Headed east to Brown Rock on two-lane Highway 20,
just off Interstate 25 in southeastern Wyoming, the wind
blows dust and tumbleweeds across the highway. The car
shakes.
It has been a wet year in Wyoming. Throughout the
state there's been a tinge of green where there's
usually gray and brown. Rain has been pouring for days
up north near Riverton. The Wind River is flooding, wearing
away firmly established chunks of land along its banks,
revealing long-buried fossils. Down in the south just
north of Cheyenne, there's wind as usual banging at windows,
shaking doors, wearing away the psyches of housewives
whose lives are governed by how strong the breezes that
blow across Wyoming.
My shoulder blades and neck tighten painfully under the weight of the two-hundred-mile
trip from the western part of the state where my daughter and I just spent a week. But the
journey has also given me time to think, to consider the big distance I've kept for 30 years
between me and Wyoming, the most sparsely populated U.S. state. That's where I grew up
on the cusp of the sexual revolution.
Papa helped turn me into an idealist. Mama instilled good common sense among other
things too numerous to mention.
The wide, open plains and high mountains of Wyoming shaped me into what folks here
call a rugged individual.
The divorce of Evelyn Duran Geislingen and Leonard Geislingen, my mother and father,
when I turned four forged the first craggy spots and created a large, empty space in my life.
Papa got into his pickup one day and drove away. I never saw him again until last year
when I knocked on his door and he opened it to me. I had not seen him for over 40 years.
He looked into my eyes and I looked back into his with the odd sensation that I was
standing in front of a mirror.
"Hello Katherine," he said as he reached out and pulled me to him.
"Papa," I cried as I leaned towards him.
Puzzled and perplexed, his mouth puffed out as if he was going to cry. His eyes carried
a type of sad wonder. When he stepped back and set those eyes in my direction, I felt like
he could see right through me. But maybe he was just trying to decide whether I carried any
of Mama in me.
He resembled the tin man from the Wizard of Oz only shorter and pudgier. He looked
like his bones might creak. As far as brains, I thought of the scarecrow, not for lack of
thought, but the slowness of movement that kept him from making the initial contact.
The deep brown eyes that looked into mine as I met him at the door that day stirred
some deep memories.
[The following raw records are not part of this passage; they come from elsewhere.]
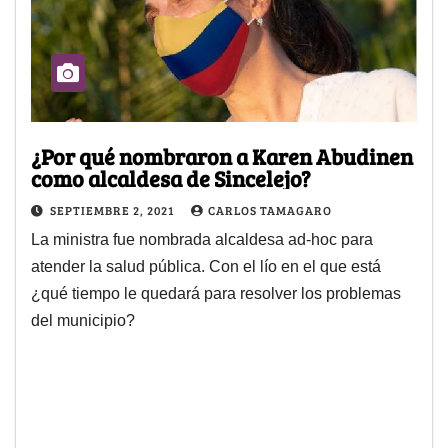
¿Por qué nombraron a Karen Abudinen
como alcaldesa de Sincelejo?
SEPTIEMBRE 2, 2021
CARLOS TAMAGARO
La ministra fue nombrada alcaldesa ad-hoc para
atender la salud pública. Con el lío en el que está
¿qué tiempo le quedará para resolver los problemas
del municipio?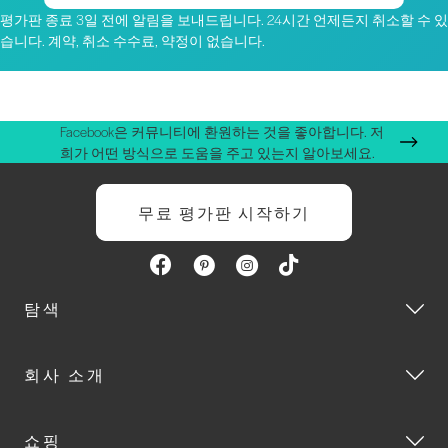
평가판 종료 3일 전에 알림을 보내드립니다. 24시간 언제든지 취소할 수 있
습니다. 계약, 취소 수수료, 약정이 없습니다.
Facebook은 커뮤니티에 환원하는 것을 좋아합니다. 저
희가 어떤 방식으로 도움을 주고 있는지 알아보세요.
무료 평가판 시작하기
탐색
회사 소개
쇼핑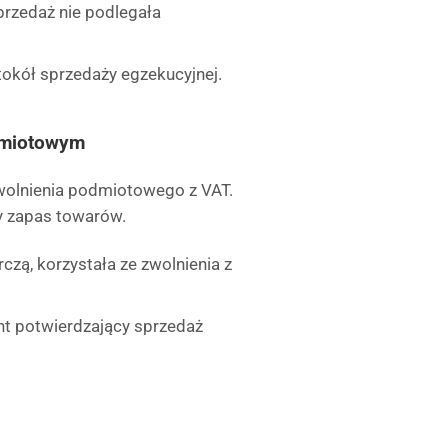
przedaż nie podlegała
otokół sprzedaży egzekucyjnej.
odmiotowym
wolnienia podmiotowego z VAT.
 zapas towarów.
zą, korzystała ze zwolnienia z
nt potwierdzający sprzedaż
My whole life began to unfold as he took my hand and led me into
the living room of his small two-bedroom tract house in Boise, Idaho.
As I drive along the highway to Brown Rock, I glance into the rear view mirror and see
the same red pickup that has followed me since I turned off the Interstate is still behind
me. A man in a cowboy hat and black glasses has eased his
pickup within two car lengths of mine and stayed put for the last few miles. I
particularly note the two guns on a rack on top of the pickup.
A streak of fear puts my mind on alert. I have always appreciated the tanned muscular
physiques of Wyoming's rugged male individualists. But I learned early that brawn mixed
with brute is not a safe combination. Wyoming is a man's state. Too many men here have
spent too much time doing masculine things like loading guns and killing deer. A lot of them
have never learned how to communicate with a woman. A woman alone is an open invitation
for some. I keep my eye on the cowboy hat and gun rack.